Berlin – Inwieweit müssen negative Arztbewertungen hingenommen werden? Wie kann man sich wehren? Antworten gibt BVOU-Verbandsjustitiar, Dr. Jörg Heberer.
Herr Dr. Heberer, wer darf eigentlich eine negative Bewertung in Arzt-Bewertungsportalen abgeben?
Dr. Jörg Heberer: Eine Bewertung bei einem entsprechenden Portalbetreiber ist nur vom Patienten zulässig. Nicht also beispielsweise der Nachbar, ein konkurrierender Arzt oder sonstige Dritte können solche Bewertungen zulässigerweise abgeben.
Hat der Portalbetreiber denn die Pflicht, den Beanstandungen des Arztes nachzugehen?

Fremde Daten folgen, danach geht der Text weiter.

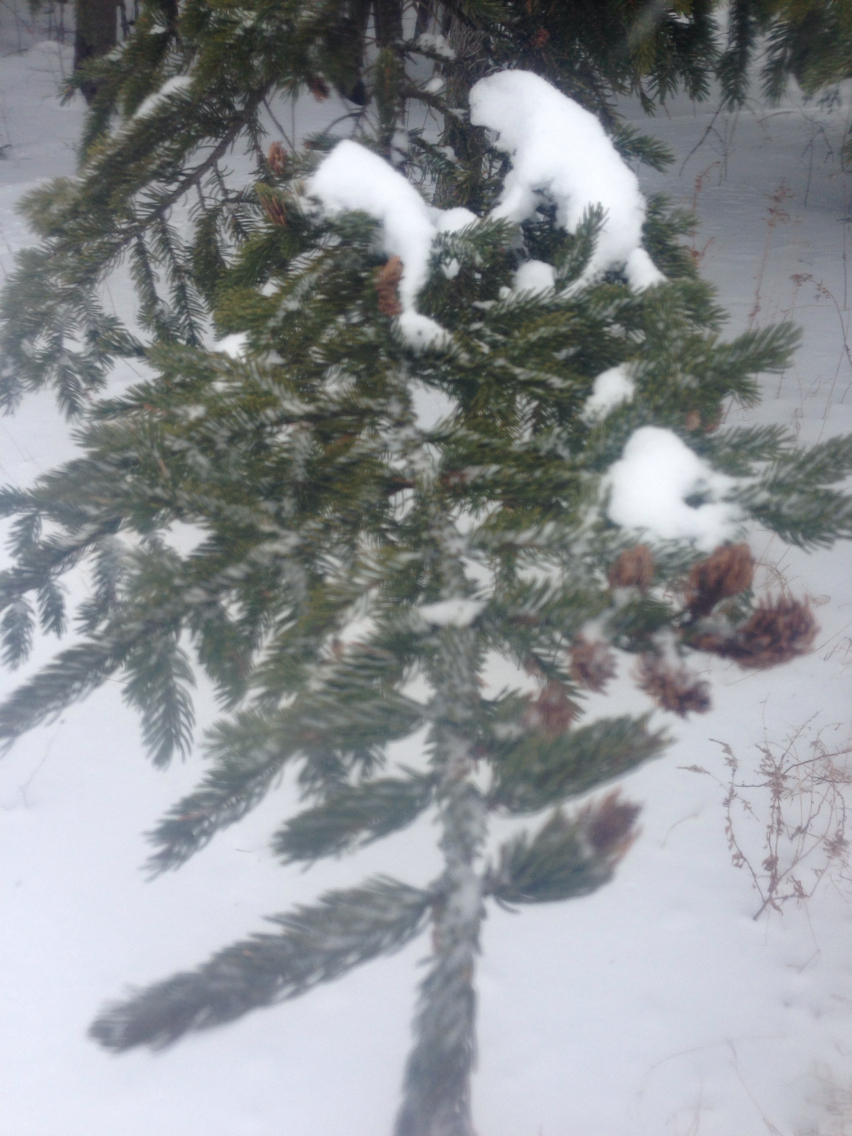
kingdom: Plantae
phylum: Tracheophyta
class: Pinopsida
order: Pinales
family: Pinaceae
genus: Picea
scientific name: Picea rubens
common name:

Heberer: Der Portalbetreiber ist verpflichtet, die Beanstandung des Arztes an den Bewertenden zu übersenden sowie den Bewertenden (also den Patienten) aufzufordern, den angeblichen Behandlungskontakt detailliert darzustellen. Ferner müsse der vermeintliche Patient vom Portalbetreiber aufgefordert werden, konkrete und möglichst umfassende Belege für den behaupteten Behandlungskontakt zu übersenden. Beispielhaft nannte hier der Bundesgerichtshof Bonushefte, Rezepte oder sonstige Indizien. Des Weiteren sei der Betreiber sodann zur Weiterleitung der Informationen und Unterlagen an den Arzt verpflichtet.
Muss der Arzt negative Bewertungen im Internet überhaupt dulden?
Heberer: Der Arzt muss aus Sicht der Rechtsprechung in der Regel Einschränkungen seines Rechtes auf informationelle Selbstbestimmung hinnehmen, insbesondere wenn nur die Sozialsphäre durch die Bewertung betroffen ist. Die Bewertung der beruflichen Tätigkeit zählt zur Sozialsphäre, also zu einem Bereich, in dem sich aus Sicht der Rechtsprechung die persönliche Entfaltung von vornherein im Kontakt mit der Umwelt vollzieht.
So lange durch die Bewertung für den Arzt keine gravierenden Folgen wie Stigmatisierung, soziale Ausgrenzung oder eine Prangerwirkung zu befürchten sind, sind negative Sanktionen bei allein die Sozialsphäre betreffenden Äußerungen nach einheitlicher Rechtsprechung leider nicht zulässig.
Ferner sieht die Rechtsprechung ein generelles öffentliches Interesse der Patienten, die Bewertung anderer Patienten zu erfahren, nachdem sich das Angebot der beruflichen, ärztlichen Dienstleistungen an jedermann richte.
Sofern solch ein besonderes öffentliches Interesse besteht, muss sogar leider eine möglicherweise polemische oder überspitzte Kritik aufgrund der höchst richterlichen Rechtsprechung hingenommen werden.
Angenommen, man erhält solch eine Bewertung: Gegen wen und auf welche Weise sollte ein betroffener Arzt vorgehen?
Heberer: Der betroffene Arzt muss sich bei Beanstandungen einer Bewertung an den Portalbetreiber richten. Gegen den Patienten selbst kann sich regelmäßig ein solcher Anspruch nicht richten, ganz abgesehen davon, dass der betroffene Arzt regelmäßig keine positive Kenntnis von der Person des Bewertenden haben wird.
Die kostengünstigste Lösung für den Arzt ist, wenn er zunächst selbst eine Überprüfung durch den Portalbetreiber beantragt. Dazu gibt es regelmäßig unter der Bewertung ein Feld „Problem melden“, worin sodann der Sachverhalt aus Sicht des betroffenen Arztes dargelegt werden kann. Hierbei sollte der Arzt die objektiv nachprüfbaren Falschbehauptungen aufführen und darstellen, dass die Behauptungen den tatsächlichen Gegebenheiten objektiv nachprüfbar widersprechen. Er sollte daher beantragen, dass die Bewertung (möglicherweise nebst Notenbewertung) vollständig gelöscht wird.
Auch könnte der betroffene Arzt selbst die Bewertung des Patienten kommentieren.
Schließlich besteht natürlich auch die Möglichkeit, über einen Rechtsanwalt den Betreiber zur Entfernung der Bewertung auffordern zu lassen, wodurch selbstverständlich Kosten verursacht werden, die möglicherweise nicht erstattet werden.
Herr Dr. Jörg Heberer, vielen Dank für das Gespräch.
Das Interview führte Janosch Kuno, Presse BVOU.